- Work instructions: Please transcribe every record below exactly as written.

- Source data:
________________________________________

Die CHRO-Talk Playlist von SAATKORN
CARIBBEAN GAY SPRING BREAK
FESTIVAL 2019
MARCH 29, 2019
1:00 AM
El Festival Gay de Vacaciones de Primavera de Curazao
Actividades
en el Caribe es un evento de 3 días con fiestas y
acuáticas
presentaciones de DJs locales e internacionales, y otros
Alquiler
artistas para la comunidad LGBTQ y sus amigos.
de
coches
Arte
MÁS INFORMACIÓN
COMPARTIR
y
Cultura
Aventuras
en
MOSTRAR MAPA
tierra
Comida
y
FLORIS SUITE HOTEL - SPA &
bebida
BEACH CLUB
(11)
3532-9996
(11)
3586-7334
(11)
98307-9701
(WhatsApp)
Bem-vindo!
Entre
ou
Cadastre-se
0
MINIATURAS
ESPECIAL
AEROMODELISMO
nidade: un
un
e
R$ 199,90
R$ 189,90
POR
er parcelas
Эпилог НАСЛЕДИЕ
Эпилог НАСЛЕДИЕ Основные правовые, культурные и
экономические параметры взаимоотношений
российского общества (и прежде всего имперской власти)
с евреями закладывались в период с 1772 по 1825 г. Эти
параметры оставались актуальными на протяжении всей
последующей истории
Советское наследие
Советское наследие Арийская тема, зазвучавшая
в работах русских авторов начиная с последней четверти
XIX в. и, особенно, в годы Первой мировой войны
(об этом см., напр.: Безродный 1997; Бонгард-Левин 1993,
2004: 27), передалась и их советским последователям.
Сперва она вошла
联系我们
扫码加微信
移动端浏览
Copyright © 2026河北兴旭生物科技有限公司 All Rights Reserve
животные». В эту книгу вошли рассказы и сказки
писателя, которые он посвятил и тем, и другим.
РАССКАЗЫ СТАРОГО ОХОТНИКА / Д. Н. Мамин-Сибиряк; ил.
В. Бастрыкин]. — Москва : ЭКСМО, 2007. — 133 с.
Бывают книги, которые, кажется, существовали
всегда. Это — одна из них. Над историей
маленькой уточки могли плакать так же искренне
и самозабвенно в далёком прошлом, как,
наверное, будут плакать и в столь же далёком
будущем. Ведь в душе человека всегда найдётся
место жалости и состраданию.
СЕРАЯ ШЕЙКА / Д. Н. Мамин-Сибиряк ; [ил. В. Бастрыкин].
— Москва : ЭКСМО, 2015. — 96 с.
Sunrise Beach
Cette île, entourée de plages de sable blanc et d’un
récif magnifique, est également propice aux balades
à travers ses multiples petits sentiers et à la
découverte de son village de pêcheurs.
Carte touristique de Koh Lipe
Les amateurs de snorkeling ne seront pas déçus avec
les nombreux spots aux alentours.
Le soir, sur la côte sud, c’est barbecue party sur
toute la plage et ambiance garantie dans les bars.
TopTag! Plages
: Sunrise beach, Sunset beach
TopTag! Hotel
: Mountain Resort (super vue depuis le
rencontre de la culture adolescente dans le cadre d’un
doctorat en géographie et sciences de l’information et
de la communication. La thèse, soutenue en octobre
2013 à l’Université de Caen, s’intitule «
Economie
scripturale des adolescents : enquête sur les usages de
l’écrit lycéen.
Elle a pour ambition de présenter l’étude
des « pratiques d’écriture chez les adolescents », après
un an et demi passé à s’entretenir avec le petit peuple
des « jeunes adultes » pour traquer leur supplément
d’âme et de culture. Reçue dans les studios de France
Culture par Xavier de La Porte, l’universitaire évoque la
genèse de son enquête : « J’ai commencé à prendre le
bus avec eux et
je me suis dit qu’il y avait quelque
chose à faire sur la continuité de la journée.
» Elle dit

________________________________________

- Solution below:
Die CHRO-Talk Playlist von SAATKORN
CARIBBEAN GAY SPRING BREAK
FESTIVAL 2019
MARCH 29, 2019
1:00 AM
El Festival Gay de Vacaciones de Primavera de Curazao
Actividades
en el Caribe es un evento de 3 días con fiestas y
acuáticas
presentaciones de DJs locales e internacionales, y otros
Alquiler
artistas para la comunidad LGBTQ y sus amigos.
de
coches
Arte
MÁS INFORMACIÓN
COMPARTIR
y
Cultura
Aventuras
en
MOSTRAR MAPA
tierra
Comida
y
FLORIS SUITE HOTEL - SPA &
bebida
BEACH CLUB
(11)
3532-9996
(11)
3586-7334
(11)
98307-9701
(WhatsApp)
Bem-vindo!
Entre
ou
Cadastre-se
0
MINIATURAS
ESPECIAL
AEROMODELISMO
nidade: un
un
e
R$ 199,90
R$ 189,90
POR
er parcelas
Эпилог НАСЛЕДИЕ
Эпилог НАСЛЕДИЕ Основные правовые, культурные и
экономические параметры взаимоотношений
российского общества (и прежде всего имперской власти)
с евреями закладывались в период с 1772 по 1825 г. Эти
параметры оставались актуальными на протяжении всей
последующей истории
Советское наследие
Советское наследие Арийская тема, зазвучавшая
в работах русских авторов начиная с последней четверти
XIX в. и, особенно, в годы Первой мировой войны
(об этом см., напр.: Безродный 1997; Бонгард-Левин 1993,
2004: 27), передалась и их советским последователям.
Сперва она вошла
联系我们
扫码加微信
移动端浏览
Copyright © 2026河北兴旭生物科技有限公司 All Rights Reserve
животные». В эту книгу вошли рассказы и сказки
писателя, которые он посвятил и тем, и другим.
РАССКАЗЫ СТАРОГО ОХОТНИКА / Д. Н. Мамин-Сибиряк; ил.
В. Бастрыкин]. — Москва : ЭКСМО, 2007. — 133 с.
Бывают книги, которые, кажется, существовали
всегда. Это — одна из них. Над историей
маленькой уточки могли плакать так же искренне
и самозабвенно в далёком прошлом, как,
наверное, будут плакать и в столь же далёком
будущем. Ведь в душе человека всегда найдётся
место жалости и состраданию.
СЕРАЯ ШЕЙКА / Д. Н. Мамин-Сибиряк ; [ил. В. Бастрыкин].
— Москва : ЭКСМО, 2015. — 96 с.
Sunrise Beach
Cette île, entourée de plages de sable blanc et d’un
récif magnifique, est également propice aux balades
à travers ses multiples petits sentiers et à la
découverte de son village de pêcheurs.
Carte touristique de Koh Lipe
Les amateurs de snorkeling ne seront pas déçus avec
les nombreux spots aux alentours.
Le soir, sur la côte sud, c’est barbecue party sur
toute la plage et ambiance garantie dans les bars.
TopTag! Plages
: Sunrise beach, Sunset beach
TopTag! Hotel
: Mountain Resort (super vue depuis le
rencontre de la culture adolescente dans le cadre d’un
doctorat en géographie et sciences de l’information et
de la communication. La thèse, soutenue en octobre
2013 à l’Université de Caen, s’intitule «
Economie
scripturale des adolescents : enquête sur les usages de
l’écrit lycéen.
Elle a pour ambition de présenter l’étude
des « pratiques d’écriture chez les adolescents », après
un an et demi passé à s’entretenir avec le petit peuple
des « jeunes adultes » pour traquer leur supplément
d’âme et de culture. Reçue dans les studios de France
Culture par Xavier de La Porte, l’universitaire évoque la
genèse de son enquête : « J’ai commencé à prendre le
bus avec eux et
je me suis dit qu’il y avait quelque
chose à faire sur la continuité de la journée.
» Elle dit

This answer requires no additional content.